Quoted passage:
↓

Goodbye Timmy, Love you forever, CYA Tashi xxOO

Hey Tim, I love you sooo much and always will. You Taught me so much!
Kat (I'll go get em!)

Timmy, You will be greatly missed! You were always on top of your game.
now you're on top of the world. I will always admire your achievements.
Love you mate xxOO Scotty

My Brother, You're dearly missed. You always showed me the brighter side
of things. After all your achievements and all you've done it's good to
know.... You've finally got your wings, Tim U.

Denise and Girls, Words cannot describe the loss of Tim - its
heartbreaking. The pain you all will be experiencing and the loss of a
wonderful son, and a great brother. It affects so many people and as you
know I always had a soft spot for your Tim. I can picture Tim standing at
the Ultrasound desk waiting for you, always so friendly.
I cannot begin to imagine what you are going through at this
time. Next week I will call over as I know you have had a string of
visitors.
All my thoughts and prayers are with you
Sue.

Dear Denise, Ever since Tashi has been with Scott, she has become
part of our family and we have come to consider you as part of our family
as well.
We have been humbled by the amazing love you and the
children share.
The best gift a parent can give is to show
love and guidelines, so that each child can follow their passions with
joy.
Tim always displayed amazing joy and told me how much
he was loving flying. Few people get to experience this joy of following
their passion.

↑

Data excerpt:
↓

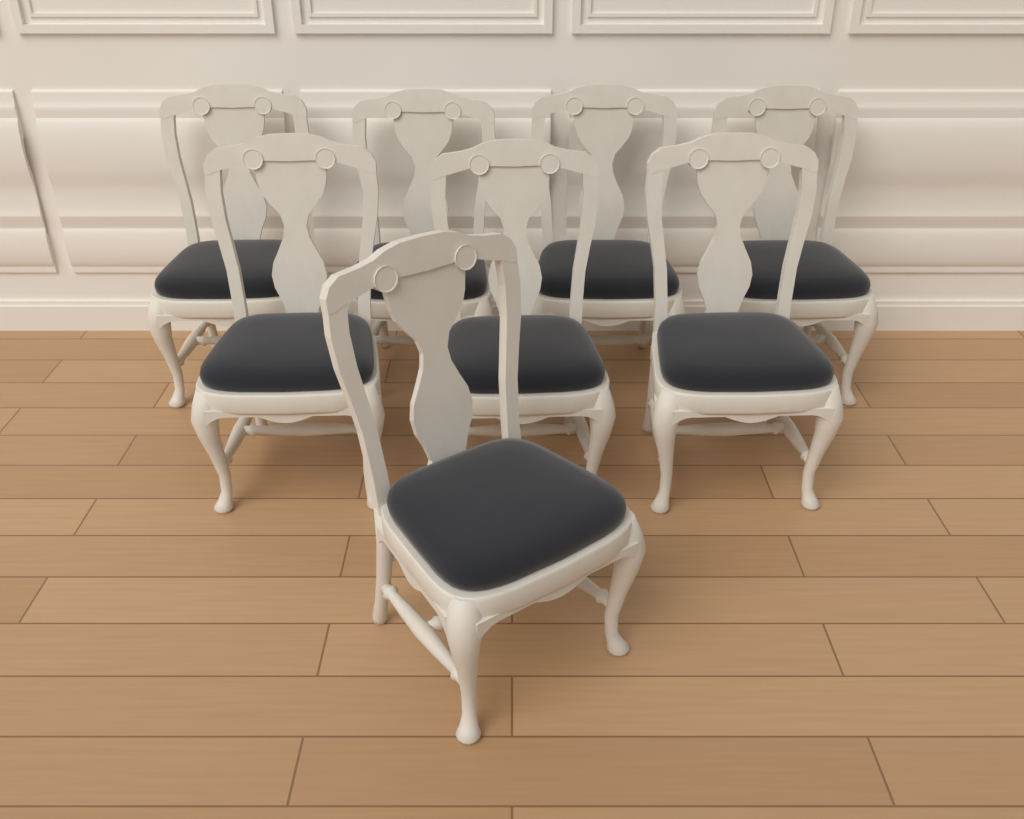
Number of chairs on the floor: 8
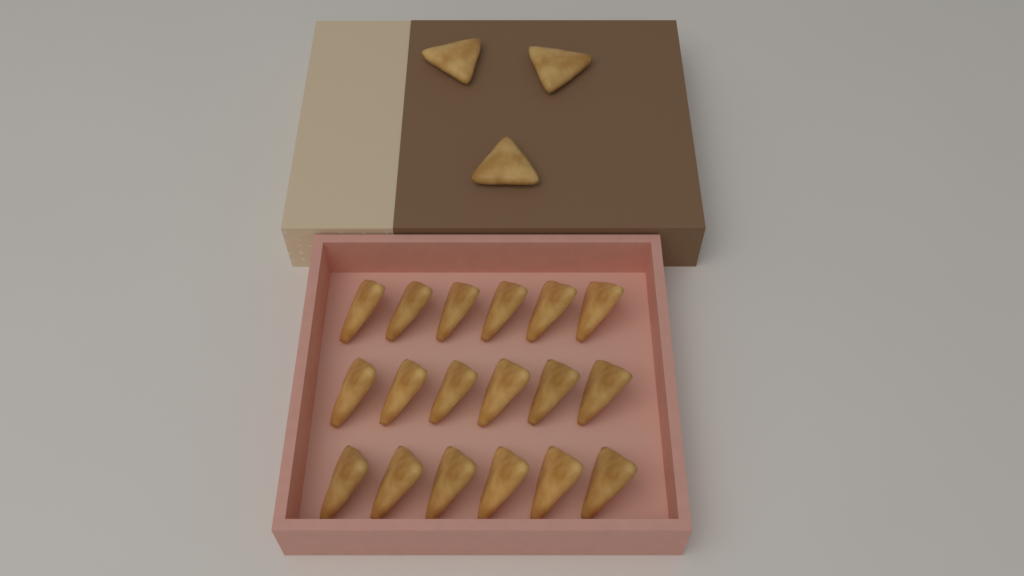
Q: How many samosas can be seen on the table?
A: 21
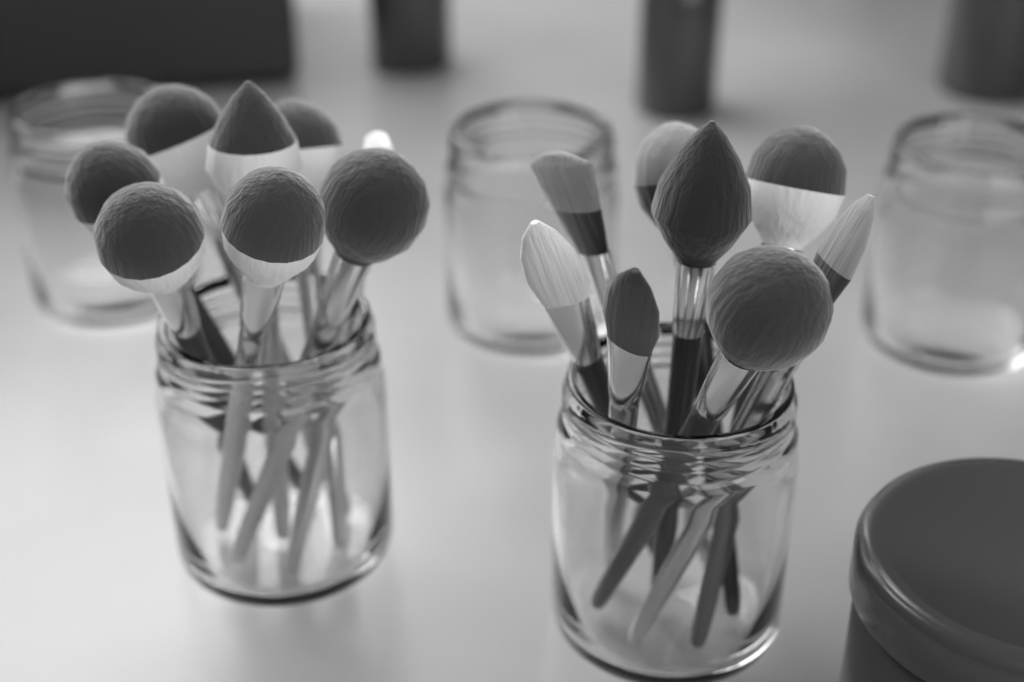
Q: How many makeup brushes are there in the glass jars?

↑

Written tasks:
#1 Pull out the passage of the farewell messages to Tim starting with "Denise and Girls, Words" and going on through "always so friendly.".
#2 Write what comes next in the farewell messages to Tim, picking up after their last sentence.

Written answers:
#1
Denise and Girls, Words cannot describe the loss of Tim - its
heartbreaking. The pain you all will be experiencing and the loss of a
wonderful son, and a great brother. It affects so many people and as you
know I always had a soft spot for your Tim. I can picture Tim standing at
the Ultrasound desk waiting for you, always so friendly.

#2
We are so saddened by your loss and hope to
be able to support you, Tashi and Kat in everyway possible. All our love
Col and Stel xxx

Dear Denise, I am writing to tell you that I was absolutely devastated to
hear your terrible news. My heart really goes out to you and if I can help
in any way please let me know. I can't imagine the pain you are going
through. When I was 21, my 22 year old brother was killed in a car
accident and I was shattered, so to lose your son would be so much harder.
I know the shock is extremely hard to cope with; as is the feeling that
it's all a bad dream. I clung to the fact that it had to be a mistake with
my brother, even knowing that it wasn't.
You have been through such hard times in recent years that
for this to happen is just too hard to comprehend. I know how proud of Tim
you are and how much you love him so to say I'm sorry seems totally
inadequate.
Remember we all love you and our hearts go out to you; and
give your girls a big hug from me as well. Love and a big hug, Carmel.

In
Memory of Timothy, for Denise, Natasha and Kate.
This to me has been the hardest
letter I have had to write. But I am doing it in order to both come
to terms with the death of Timothy and to express my thoughts to you of my
memories of my time with Tim..
Words can never
really say how one really feels, but I know that I have been totally
shattered by the news.
Anyway from my very first meeting
with Tim I found him very willing to accept me into his life as his Nanny.
To mostly accept my authority. He knew his parents were very busy with
running their businesses and they needed extra help to raise the
children and give them added love. From that day on the Downs became part
of the family. The children came and stayed with us on several occasions
and we accepted them with open arms.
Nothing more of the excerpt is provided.